I am blessed to have a profession that I love.  I get to spend months in Zurich (Switzerland), Maycomb (Alabama), floating down the Mississippi, working the fields in Salinas (California), practicing survival skills on a remote island during World War II, stirring cauldrons with witches on a heath in Scotland, watching fairies dance in the woods, defending the existence of books in the future, chasing a raven from a chamber door, navigating the horrors of Nazi camps, and journeying through the final months of a beloved professor's life.  All that considered, it gets better.  I get to be tour guide, taking along for the ride students whose curiosity and enthusiasm are the glitter on an already bright adventure.

Exposing students to language, the finest examples available, is an honor.  Taking them on literary journeys filled with devices that paint pictures with words, and prompt discussions filled with questions, is nothing short of beautiful.  Shared inquiry debates during which students support what they say with evidence from texts enables students to dive deeply into written words and results in the knowledge that interpretation is never concrete.
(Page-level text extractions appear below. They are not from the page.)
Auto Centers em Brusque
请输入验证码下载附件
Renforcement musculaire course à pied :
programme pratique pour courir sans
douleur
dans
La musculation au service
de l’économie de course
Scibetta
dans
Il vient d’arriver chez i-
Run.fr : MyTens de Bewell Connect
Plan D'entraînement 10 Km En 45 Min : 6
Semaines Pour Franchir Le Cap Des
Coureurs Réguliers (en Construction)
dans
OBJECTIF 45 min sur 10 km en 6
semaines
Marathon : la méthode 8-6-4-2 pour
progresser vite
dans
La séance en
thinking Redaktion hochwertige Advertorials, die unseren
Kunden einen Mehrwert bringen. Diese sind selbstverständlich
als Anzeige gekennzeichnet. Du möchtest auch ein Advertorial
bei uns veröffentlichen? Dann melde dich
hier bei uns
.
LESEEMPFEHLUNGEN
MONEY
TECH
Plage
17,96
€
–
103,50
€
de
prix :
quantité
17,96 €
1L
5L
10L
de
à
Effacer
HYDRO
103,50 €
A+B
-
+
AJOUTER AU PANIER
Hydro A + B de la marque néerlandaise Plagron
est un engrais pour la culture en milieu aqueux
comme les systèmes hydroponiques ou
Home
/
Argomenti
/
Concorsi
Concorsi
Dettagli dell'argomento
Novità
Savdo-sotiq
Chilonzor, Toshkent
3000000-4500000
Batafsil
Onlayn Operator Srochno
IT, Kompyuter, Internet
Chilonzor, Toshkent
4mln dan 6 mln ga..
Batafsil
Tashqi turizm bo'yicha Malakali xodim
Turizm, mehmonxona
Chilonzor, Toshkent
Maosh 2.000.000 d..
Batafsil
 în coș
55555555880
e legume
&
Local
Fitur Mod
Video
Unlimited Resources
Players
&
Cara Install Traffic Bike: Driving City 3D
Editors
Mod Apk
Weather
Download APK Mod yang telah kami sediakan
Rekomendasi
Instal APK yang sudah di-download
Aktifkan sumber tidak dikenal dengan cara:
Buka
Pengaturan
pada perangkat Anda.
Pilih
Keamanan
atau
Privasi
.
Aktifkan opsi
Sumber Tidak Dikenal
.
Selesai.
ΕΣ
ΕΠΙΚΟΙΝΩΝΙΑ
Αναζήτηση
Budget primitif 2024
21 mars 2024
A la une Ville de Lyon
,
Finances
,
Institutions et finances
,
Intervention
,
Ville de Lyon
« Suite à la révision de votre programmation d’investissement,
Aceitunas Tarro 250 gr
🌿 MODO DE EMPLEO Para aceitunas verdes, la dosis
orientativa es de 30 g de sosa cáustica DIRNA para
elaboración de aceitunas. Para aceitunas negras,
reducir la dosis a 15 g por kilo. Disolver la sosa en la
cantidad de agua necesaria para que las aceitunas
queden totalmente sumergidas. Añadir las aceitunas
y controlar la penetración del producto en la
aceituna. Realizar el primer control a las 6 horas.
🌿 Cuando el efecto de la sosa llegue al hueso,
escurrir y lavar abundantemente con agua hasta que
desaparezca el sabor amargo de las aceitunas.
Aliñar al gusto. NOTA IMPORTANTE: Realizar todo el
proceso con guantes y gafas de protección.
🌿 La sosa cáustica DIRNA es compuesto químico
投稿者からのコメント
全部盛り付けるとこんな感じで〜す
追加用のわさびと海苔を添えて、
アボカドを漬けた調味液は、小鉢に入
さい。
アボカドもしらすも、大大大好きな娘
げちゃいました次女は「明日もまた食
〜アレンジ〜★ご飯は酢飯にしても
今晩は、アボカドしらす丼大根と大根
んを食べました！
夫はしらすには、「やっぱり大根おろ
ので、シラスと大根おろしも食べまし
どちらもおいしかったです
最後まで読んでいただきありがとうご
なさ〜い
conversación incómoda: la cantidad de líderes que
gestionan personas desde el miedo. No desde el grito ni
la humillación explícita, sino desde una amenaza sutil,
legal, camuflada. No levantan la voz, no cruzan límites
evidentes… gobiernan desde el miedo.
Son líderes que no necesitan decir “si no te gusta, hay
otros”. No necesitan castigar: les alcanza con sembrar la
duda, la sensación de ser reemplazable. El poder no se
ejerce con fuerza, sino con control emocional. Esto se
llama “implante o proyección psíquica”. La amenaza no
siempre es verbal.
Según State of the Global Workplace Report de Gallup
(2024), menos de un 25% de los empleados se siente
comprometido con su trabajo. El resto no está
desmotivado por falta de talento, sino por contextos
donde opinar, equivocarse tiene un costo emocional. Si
We experiment with writing styles as we go.  The winding path of research, exposition, narrative, and persuasion equate to writing bouquets that form the core for what is to come.  Simply put, education is similar to construction.  The elementary years are the foundation, middle school is the infrastructure of the building, high school is the roof, college is the exterior and interior finish, and graduate school is the fine details that perfect specialization.  I am lucky to be here, in the infrastructure phase, where basics are constructed.  There are phases of uncertainty and experimentation with ideas, organization, word choice, and sentence structure.  We begin editing, proofreading, and reminding ourselves that grammar and vocabulary mattered to our most beloved authors and they must matter to us.  Our efforts are sincere and lively, but not absolutely perfect because students at this age are learning.  The process is vibrant, productive, and joyful.  Yes, I am blessed.